■ **Task description**
Reproduce the data below word for word, starting at the line that contains "Rank the categories" and stopping after the line that contains "Reading left to right, transcribe". Leave the pictures out.

-*-

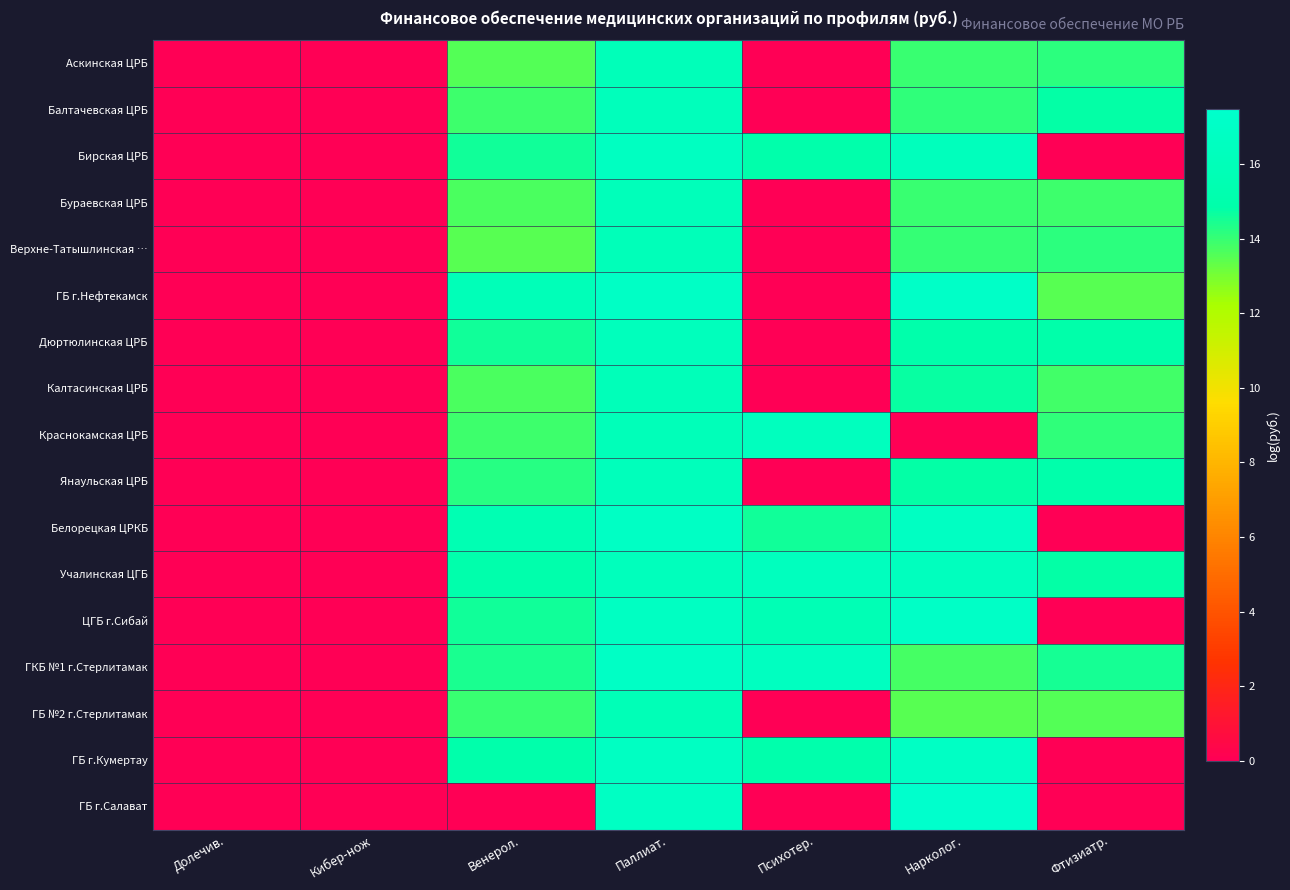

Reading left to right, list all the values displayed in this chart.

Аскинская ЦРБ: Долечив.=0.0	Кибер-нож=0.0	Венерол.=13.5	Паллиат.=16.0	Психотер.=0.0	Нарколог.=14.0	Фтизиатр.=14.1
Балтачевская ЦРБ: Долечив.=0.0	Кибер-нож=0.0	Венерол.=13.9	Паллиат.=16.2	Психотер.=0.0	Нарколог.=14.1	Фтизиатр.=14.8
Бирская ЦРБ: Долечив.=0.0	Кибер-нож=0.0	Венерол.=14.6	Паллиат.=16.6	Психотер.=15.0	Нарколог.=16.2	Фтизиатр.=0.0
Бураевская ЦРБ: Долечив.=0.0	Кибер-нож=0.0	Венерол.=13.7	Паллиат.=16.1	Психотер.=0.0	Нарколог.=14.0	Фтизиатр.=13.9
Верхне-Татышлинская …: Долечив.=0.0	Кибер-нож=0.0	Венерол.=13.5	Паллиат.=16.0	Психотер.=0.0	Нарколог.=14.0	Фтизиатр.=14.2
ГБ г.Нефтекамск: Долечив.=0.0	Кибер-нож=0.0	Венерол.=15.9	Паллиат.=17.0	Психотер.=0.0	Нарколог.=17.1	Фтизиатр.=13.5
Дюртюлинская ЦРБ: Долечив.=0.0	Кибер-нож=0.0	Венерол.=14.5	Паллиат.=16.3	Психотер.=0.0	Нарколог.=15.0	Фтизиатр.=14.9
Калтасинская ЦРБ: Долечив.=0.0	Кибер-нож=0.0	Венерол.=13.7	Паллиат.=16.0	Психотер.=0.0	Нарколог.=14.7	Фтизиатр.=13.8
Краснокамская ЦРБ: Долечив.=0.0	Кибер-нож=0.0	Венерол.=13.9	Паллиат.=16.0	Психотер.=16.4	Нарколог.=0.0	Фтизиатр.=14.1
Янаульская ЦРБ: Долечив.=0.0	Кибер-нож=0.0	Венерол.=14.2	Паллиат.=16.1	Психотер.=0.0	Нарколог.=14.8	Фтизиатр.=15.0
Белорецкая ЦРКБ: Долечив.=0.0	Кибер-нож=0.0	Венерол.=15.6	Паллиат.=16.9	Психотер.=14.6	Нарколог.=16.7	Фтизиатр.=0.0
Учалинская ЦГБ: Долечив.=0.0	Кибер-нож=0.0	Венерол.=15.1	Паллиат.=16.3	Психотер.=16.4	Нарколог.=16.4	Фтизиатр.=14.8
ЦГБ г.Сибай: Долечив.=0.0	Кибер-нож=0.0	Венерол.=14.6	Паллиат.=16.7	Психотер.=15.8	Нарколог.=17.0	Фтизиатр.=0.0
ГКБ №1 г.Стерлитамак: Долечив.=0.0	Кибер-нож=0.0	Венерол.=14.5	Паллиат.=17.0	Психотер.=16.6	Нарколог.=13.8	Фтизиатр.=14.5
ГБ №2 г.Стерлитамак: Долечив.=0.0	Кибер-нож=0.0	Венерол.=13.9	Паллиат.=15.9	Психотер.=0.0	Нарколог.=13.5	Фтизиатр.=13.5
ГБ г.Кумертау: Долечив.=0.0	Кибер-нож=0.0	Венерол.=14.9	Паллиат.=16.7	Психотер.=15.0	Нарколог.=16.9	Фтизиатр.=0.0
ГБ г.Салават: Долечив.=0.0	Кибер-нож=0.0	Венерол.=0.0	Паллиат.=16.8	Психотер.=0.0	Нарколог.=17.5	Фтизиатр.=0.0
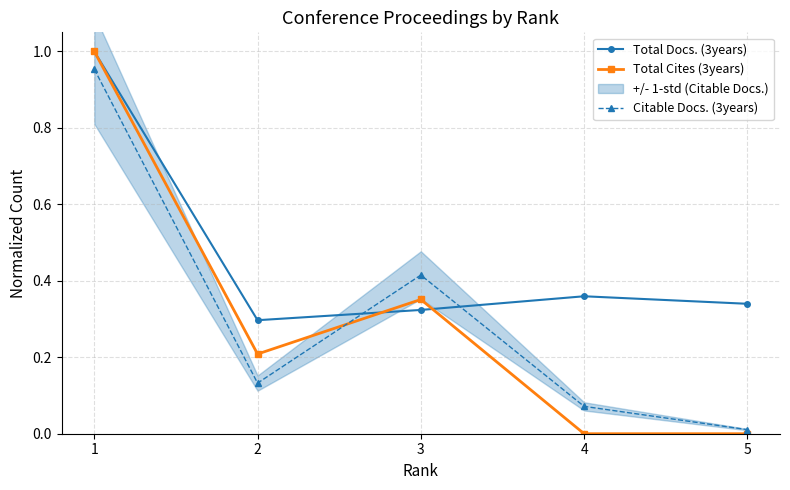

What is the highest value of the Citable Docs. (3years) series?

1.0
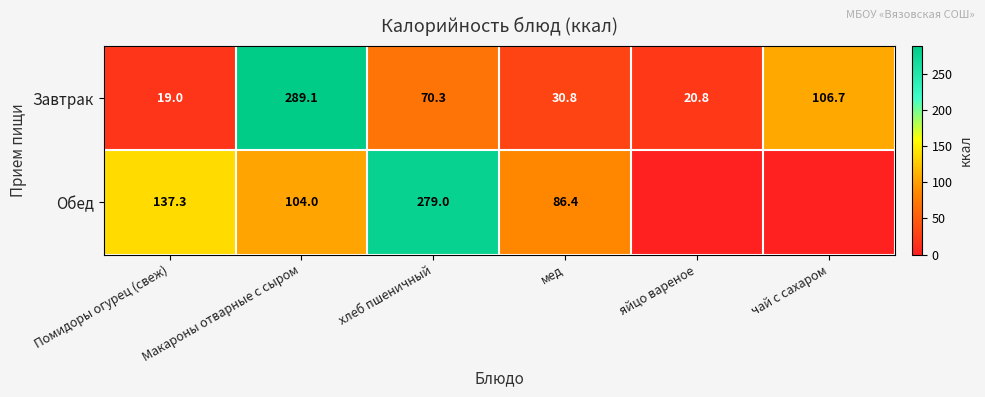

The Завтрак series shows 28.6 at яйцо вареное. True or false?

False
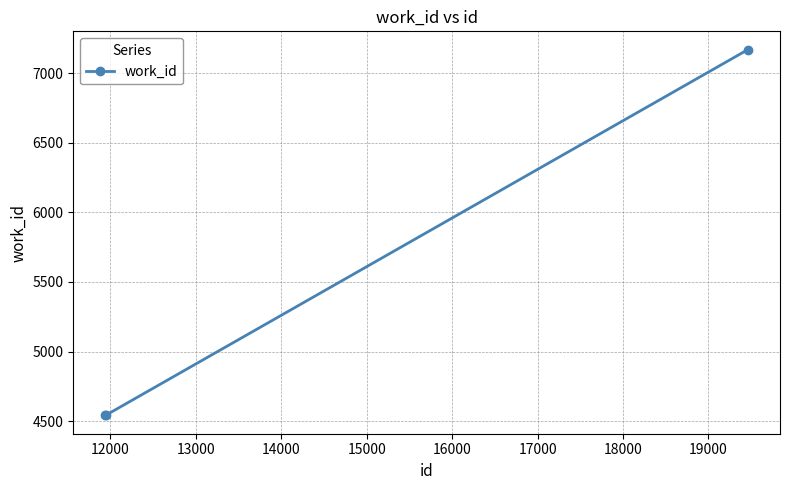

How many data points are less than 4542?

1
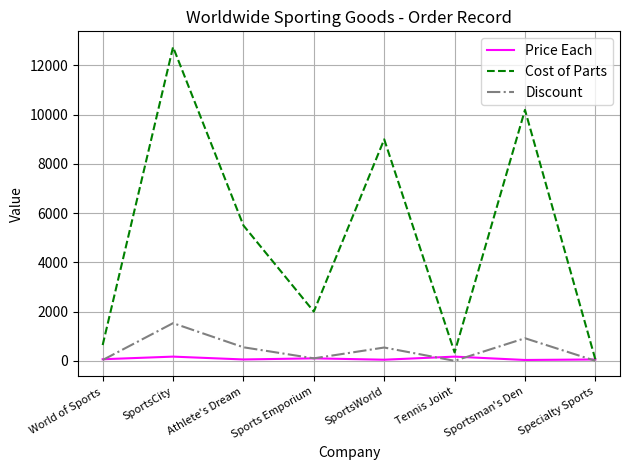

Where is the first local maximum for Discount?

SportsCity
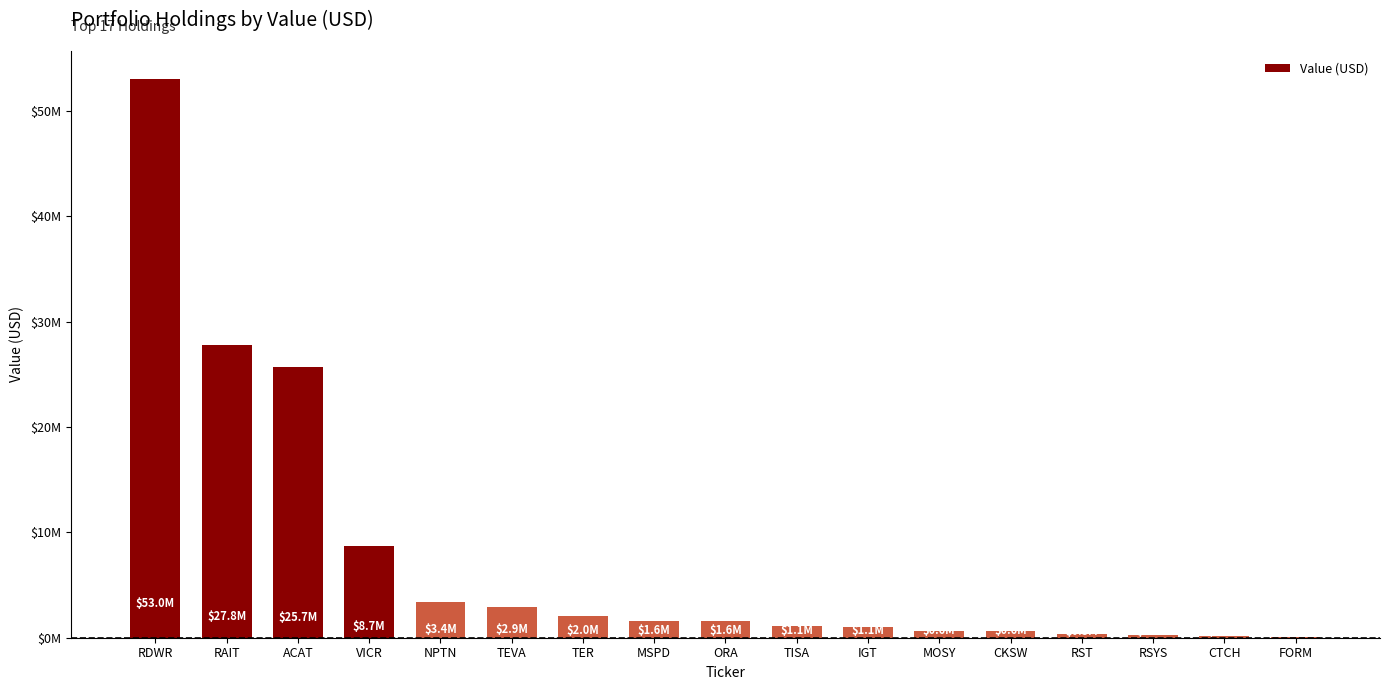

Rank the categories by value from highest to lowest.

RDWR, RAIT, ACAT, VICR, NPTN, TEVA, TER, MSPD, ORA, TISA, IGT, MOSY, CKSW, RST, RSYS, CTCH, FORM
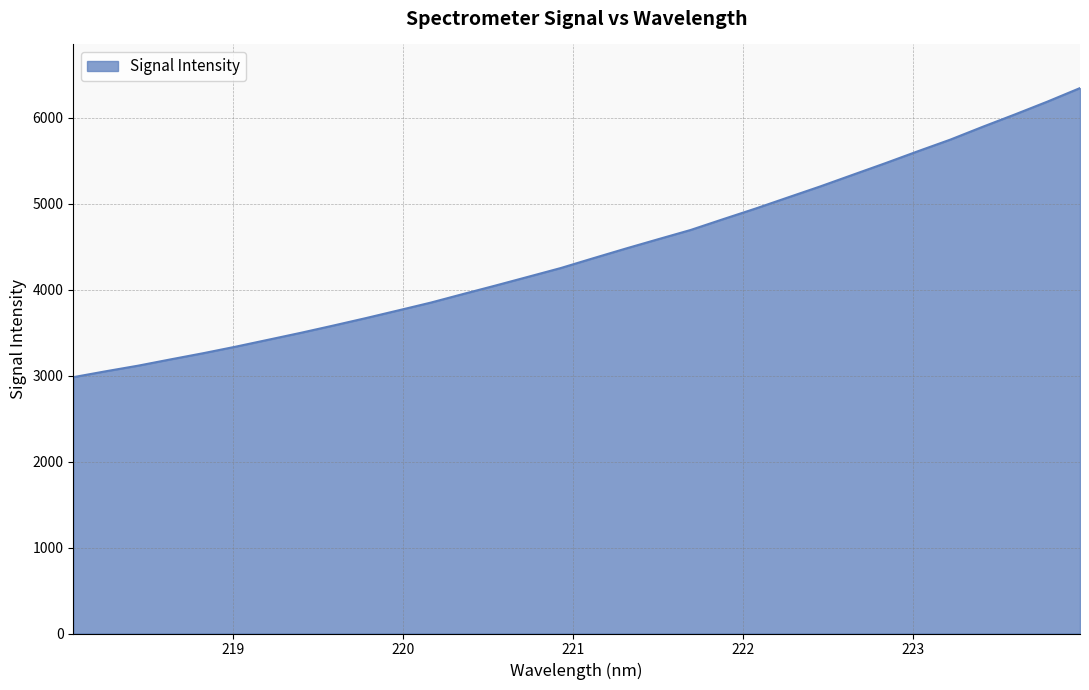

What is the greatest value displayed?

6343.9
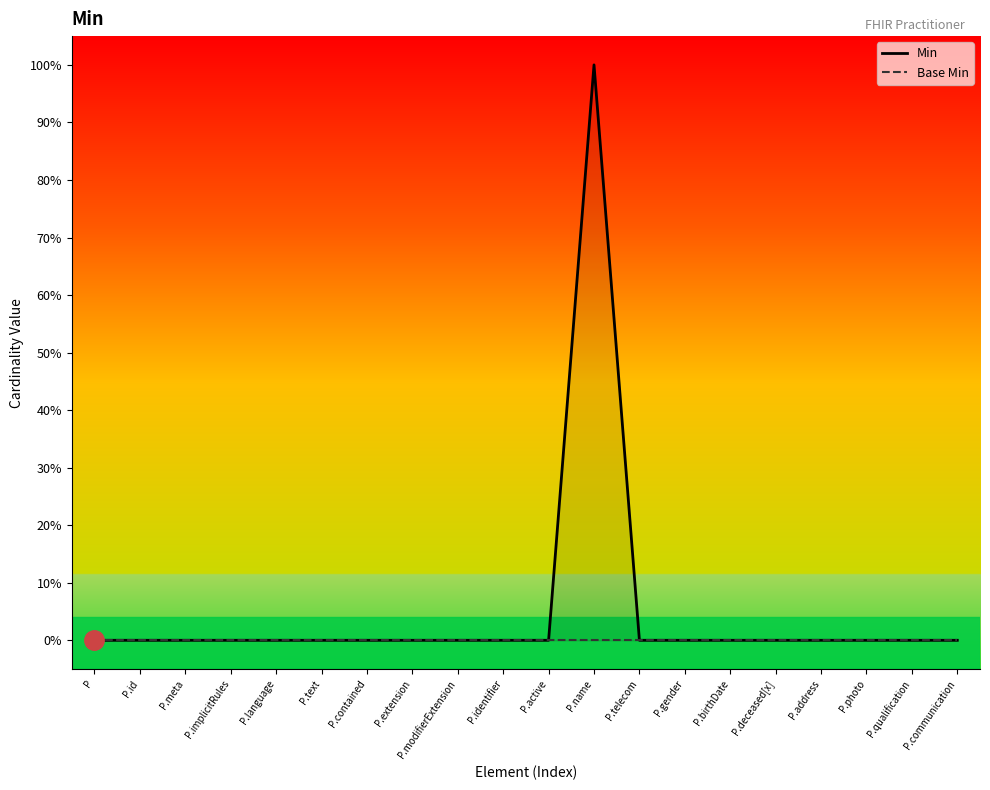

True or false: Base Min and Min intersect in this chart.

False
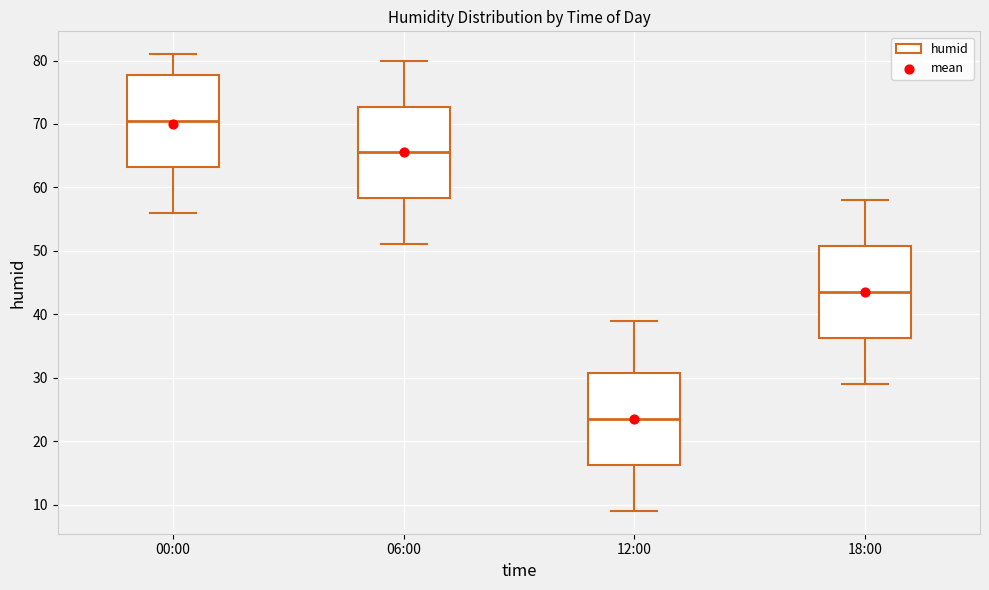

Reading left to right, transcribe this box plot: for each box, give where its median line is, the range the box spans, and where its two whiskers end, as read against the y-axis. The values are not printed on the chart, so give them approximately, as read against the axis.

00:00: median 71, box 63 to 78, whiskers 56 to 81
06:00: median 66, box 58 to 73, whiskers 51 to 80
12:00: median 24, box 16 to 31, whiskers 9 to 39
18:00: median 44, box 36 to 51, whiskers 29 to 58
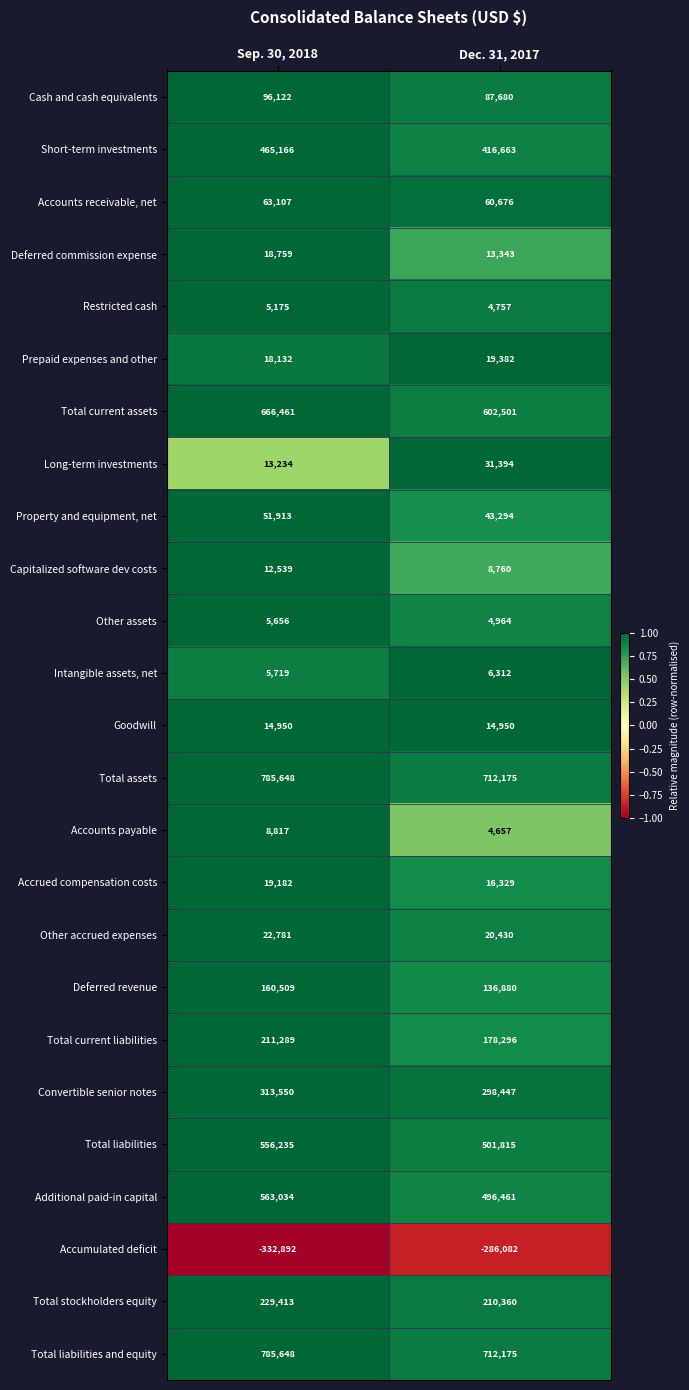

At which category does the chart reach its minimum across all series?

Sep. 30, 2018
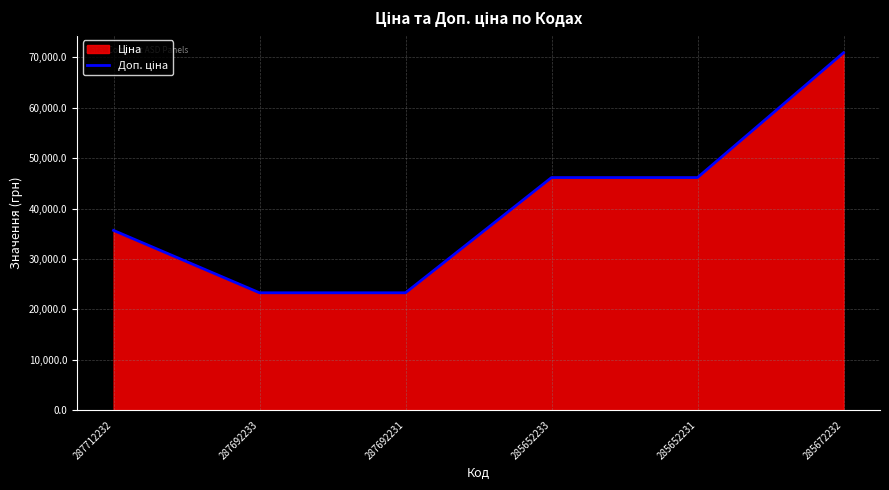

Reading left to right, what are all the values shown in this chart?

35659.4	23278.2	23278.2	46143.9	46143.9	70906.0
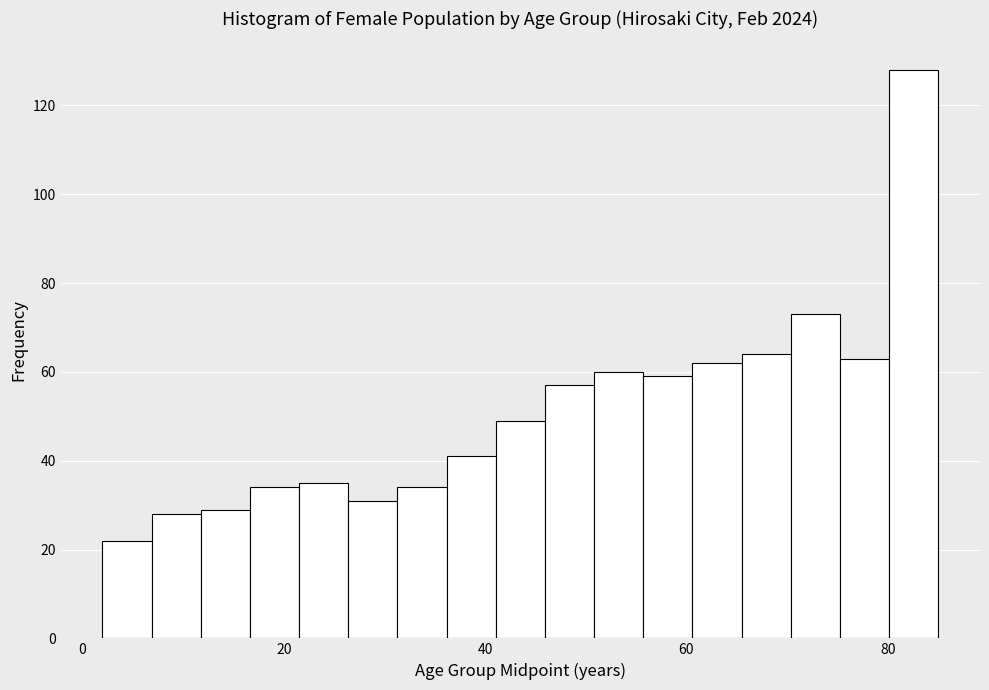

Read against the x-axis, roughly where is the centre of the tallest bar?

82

-*-

■ **Output**
Rank the categories by value from highest to lowest.

RDWR, RAIT, ACAT, VICR, NPTN, TEVA, TER, MSPD, ORA, TISA, IGT, MOSY, CKSW, RST, RSYS, CTCH, FORM

What is the greatest value displayed?

6343.9

True or false: Base Min and Min intersect in this chart.

False

Reading left to right, transcribe this box plot: for each box, give where its median line is, the range the box spans, and where its two whiskers end, as read against the y-axis. The values are not printed on the chart, so give them approximately, as read against the axis.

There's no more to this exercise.